• **Segmento del documento**:
....................

Il Padre Da Ponte ha sullo stesso argomento delle riflessioni meravigliose. Egli mette in rilievo gli atti di virtù che, nella confessione delle nostre colpe, si moltiplicano addirittura, e non esita a chiamarla opera di virtù sovrumane. E quello che sembra insinuare Giobbe quando protesta davanti a Dio, di non aver mai, come gli altri uomini, nascosto il suo peccato, né celato la sua iniquità (Gb 30, 33).
S. Gregorio afferma che si richiede più coraggio a confessare che a evitare il peccato, e si sa che S. Agostino diceva: “Dio accusa le tue colpe; ma se le accuserai tu stesso, ecco che ti troverai di nuovo a lui unito”.
Ora se si pensa che un peccato commesso una sola volta può diventare, con l'accusarlo cento volte, occasione di virtù e di meriti innegabili, come si avrà sempre più diritto di esclamare: Felix culpa, o colpa felice!
3. - Meravigliosi effetti della contrizione sul peccato.
Le stesse riflessioni si applicano, e a più forte ragione, alla contrizione. Qui l'Autore del Teotimo ci svelerà l'ufficio vivificatore che compie la divina carità col “suo amoroso dolore e amore doloroso”.

....................

• **Estratti dei dati**:

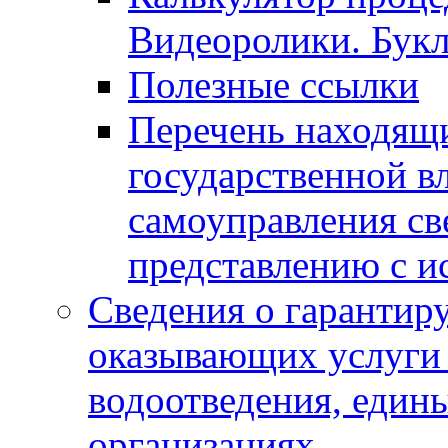
Видеоролики. Бук
Полезные ссылки
Перечень находящи
государственной в
самоуправления с
представлению с и
Сведения о гарантир
оказывающих услуги
водоотведения, еди
организациях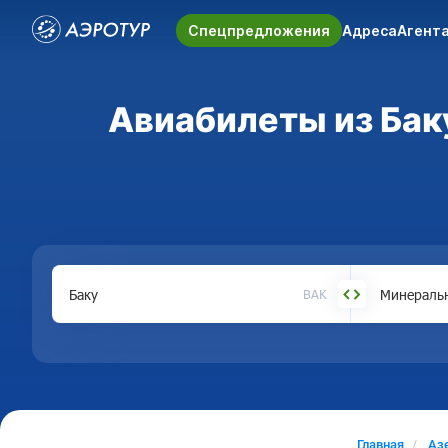
Спецпредложения
Адреса
Агент
Авиабилеты из Бак
BAK
Главная
Аз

....................

• **Compito 1**:
Rispondi a queste domande sul brano sulla confessione e la contrizione, una risposta per riga con la stessa lettera:
(a) Secondo S. Gregorio, che cosa richiede più coraggio?
(b) Con quale espressione il Padre Da Ponte chiama la confessione?
(c) Quale esclamazione latina compare nel brano?
• **Compito 2**:
Trascrivi senza cambiamenti la parte del brano sulla confessione e la contrizione che comincia con "S. Gregorio afferma" e prosegue fino a "o colpa felice!".
• **Compito 3**:
Scrivi il seguito del brano sulla confessione e la contrizione, a partire dalla frase dopo l'ultima riportata.

• **Risposta attesa 1**:
(a) Confessare il peccato richiede più coraggio che evitarlo.
(b) La chiama "opera di virtù sovrumane".
(c) Felix culpa.

• **Risposta attesa 2**:
S. Gregorio afferma che si richiede più coraggio a confessare che a evitare il peccato, e si sa che S. Agostino diceva: “Dio accusa le tue colpe; ma se le accuserai tu stesso, ecco che ti troverai di nuovo a lui unito”.
Ora se si pensa che un peccato commesso una sola volta può diventare, con l'accusarlo cento volte, occasione di virtù e di meriti innegabili, come si avrà sempre più diritto di esclamare: Felix culpa, o colpa felice!

• **Risposta attesa 3**:
“La natura, per quanto io sappia, non cambiò mai il fuoco in acqua, sebbene al contrario, certe acque si mutino in fuoco. Una volta però, Dio fece questo, con un miracolo. Infatti si legge nel libro dei Maccabei (7), che quando gli Israeliti furono condotti in Babilonia, al tempo di Sedecia, i sacerdoti, per consiglio di Geremia, nascosero il fuoco sacro in un pozzo secco, situato in fondo a una valle. Al ritorno dall'esilio, i loro figli andarono a ricercarlo, secondo che loro era stato detto dai padri; ma lo trovarono mutato in acqua fangosa. L'attinsero e, come ordinò loro Neemia, la sparsero sulle vittime pronte per il sacrificio; e appena i raggi del sole nascente l'ebbero toccata, si cambiò improvvisamente in un gran fuoco.
“Ben spesso Dio, in mezzo alle tribolazioni e rimpianti causati da un vivo pentimento, mette in fondo al cuore, o Teotimo, il sacro fuoco del suo amore. Quest'amore poi si cambia in acqua di molte lacrime, le quali, per un secondo mutamento, si cambiano in un nuovo e più grande fuoco d'amore. Così la grande peccatrice penitente dapprima amò il Salvatore, poi l'amore si mutò in lacrime, e queste in puro amore, per cui Gesù disse che le erano rimessi molti peccati, perché molto aveva amato.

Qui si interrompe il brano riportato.